In the late 1979s, after both his parents died within months of each other, his wife ran the retail side of the business for a few years until his son Ross took over the reins and began an apprenticeship with his father. The family has since successfully weathered dips in business following recessions and changes in the gun laws after the 1987 Hungerford massacre, when a gunman killed 16 people in the south of England, and the 1996 Dunblane atrocity when 16 small children and their teacher were shot dead in their primary school north of Stirling.

Aside from his lifelong business interests in gunmaking, Haygarth also ran a grouse moor and pheasant shoot, stalked, ran several clay pigeon clubs and was local secretary of the British Field Sports Society for many years.
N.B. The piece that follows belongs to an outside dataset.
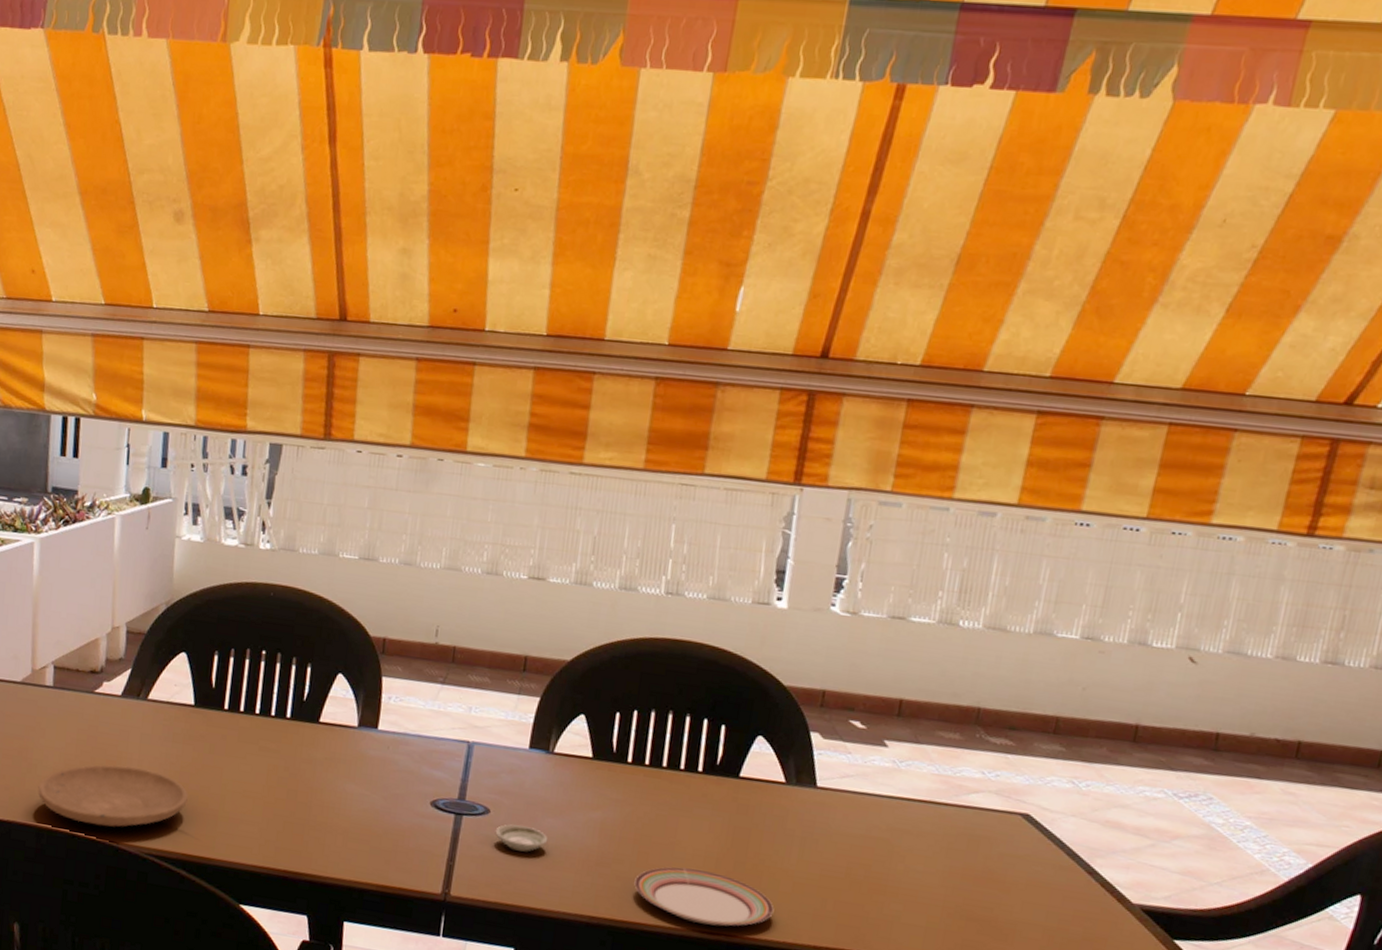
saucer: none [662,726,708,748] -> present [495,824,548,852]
He had travelled extensively, shooting in Italy and Spain, and was a keen motorcyclist – despite an accident with a lorry, just after his national service ended, which put him in hospital for 14 months and left him with a permanent limp.

He did not own another bike until 1981 but maintained an interest in the TT races on the Isle of Man, which he had first visited in 1938, and latterly had an impressive collection of classic motorcycles as well as an interest in classic cars.

Widowed in 1991, the same year that he was awarded his Royal Warrant, he continued to work every day until 2010 when, at the age of 79, he suffered a major stroke.

After eight months in hospital he moved into a residential care home, ironically on the Glorious Twelfth that year.

Haygarth, whose record of 67 years in the trade is unlikely to be broken, is survived by his children John, Fiona, Lynda, Ross and Calum and extended family.